This page focuses on the debt students take on to attend Paul Mitchell the School Portsmouth: median debt, the percentile spread, total borrowing including PLUS loans, and the cost to repay. These figures are reported by the Department of Education and IPEDS.
Among first-year students at Paul Mitchell the School Portsmouth, 59% of new students use loans toward freshman-year expenses, averaging $9,233 each, across private and federal loan sources.
On the federal side, the average loan is $9,233. This is at or above the $5,500 first-year federal borrowing cap that applies to the typical dependent freshman. Remember the all-undergraduate figures below leave out private loans, so they will look lower than this private-plus-federal freshman amount.

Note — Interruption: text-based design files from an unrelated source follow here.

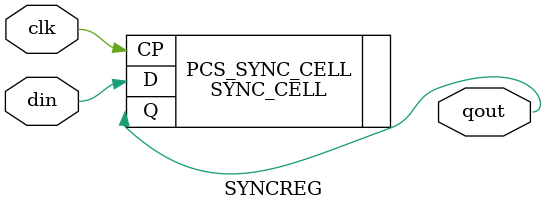
<source format=v>
module SYNCREG (qout, clk, din);
//non-resettable variable width register 
//only one Q output

output qout;
input clk;
input din; 

SYNC_CELL PCS_SYNC_CELL(.D(din),.CP(clk),.Q(qout));

endmodule

</source>
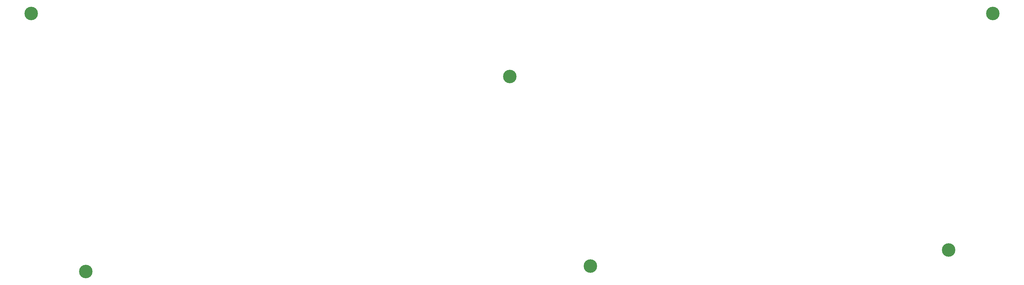
<source format=gts>
G04 #@! TF.GenerationSoftware,KiCad,Pcbnew,(5.1.10)-1*
G04 #@! TF.CreationDate,2021-08-04T14:20:10+01:00*
G04 #@! TF.ProjectId,EnvKB65_bottom,456e764b-4236-4355-9f62-6f74746f6d2e,rev?*
G04 #@! TF.SameCoordinates,Original*
G04 #@! TF.FileFunction,Soldermask,Top*
G04 #@! TF.FilePolarity,Negative*
%FSLAX46Y46*%
G04 Gerber Fmt 4.6, Leading zero omitted, Abs format (unit mm)*
G04 Created by KiCad (PCBNEW (5.1.10)-1) date 2021-08-04 14:20:10*
%MOMM*%
%LPD*%
G01*
G04 APERTURE LIST*
%ADD10C,4.400000*%
G04 APERTURE END LIST*
D10*
X251125000Y-183475000D03*
X224900000Y-121600000D03*
X367800000Y-178200000D03*
X86800000Y-185220000D03*
X69000000Y-101000000D03*
X382200000Y-101000000D03*
M02*

</source>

Looking at all undergraduates at Paul Mitchell the School Portsmouth, freshmen included, 55% use federal student loans to help pay for their education, with a mean of $7,867 a year. This works out to 14.8% under the $9,233 freshmen take on.
Repeating that yearly amount projects to about $15,734 over two years and about $31,468 by the fourth year. These projections assume the same federal borrowing each year and exclude private and Parent PLUS loans.
| Undergraduate federal borrowing | Value |
|---|---|
| Share using federal loans | 55% |
| Average federal loan per year | $7,867 |
| Undergraduates with a federal loan | 55 |
| Total federal loans (one year) | $432,679 |
The middle borrower at Paul Mitchell the School Portsmouth owes $9,833 of cumulative federal debt.
| Borrower group | Median federal debt |
|---|---|
| All federal borrowers | $9,833 |
| Students who completed (graduates) | $9,833 |
The median hides the spread, so the percentiles below show cumulative federal debt at four points in the distribution for Paul Mitchell the School Portsmouth.
| Percentile | Cumulative Federal Debt |
|---|---|
| 25th percentile | $4,750 |
| 75th percentile | $12,500 |
The indicators below describe what the typical debt costs to pay back at Paul Mitchell the School Portsmouth.
The default rate measures how many borrowers fall behind and ultimately fail to repay their federal loans. The federal two-year cohort default rate for Paul Mitchell the School Portsmouth appears below.
| Metric | Value |
|---|---|
| 2-year cohort default rate | 3.7% |
| Borrowers in the cohort | 12 |
A lower default rate generally signals that graduates earn enough to manage their loan payments.
Borrowing varies by family income, by first-generation status, and by dependency status.
Borrowing by Income Tier
| Income tier | Median federal debt |
|---|---|
| Low income | $9,500 |
Dependency-Status Comparison
| Cohort | Median federal debt |
|---|---|
| Dependent students | $8,833 |
| Independent students | $16,500 |
These pre-calculated indicators summarize the borrowing gaps between cohorts at Paul Mitchell the School Portsmouth.
The Difference Between Subsidized and Unsubsidized Loans
With an unsubsidized loan, interest starts adding up the day the loan is disbursed, including during school. Subsidized loans, by contrast, do not accrue interest while you are enrolled at least half-time, which makes them the less expensive option when you qualify.
Worth Knowing
Declaring bankruptcy does not erase federal student loan debt. If you stop paying, the federal government can garnish a portion of your wages until the loans are repaid.
References
More about our data sources and methodologies.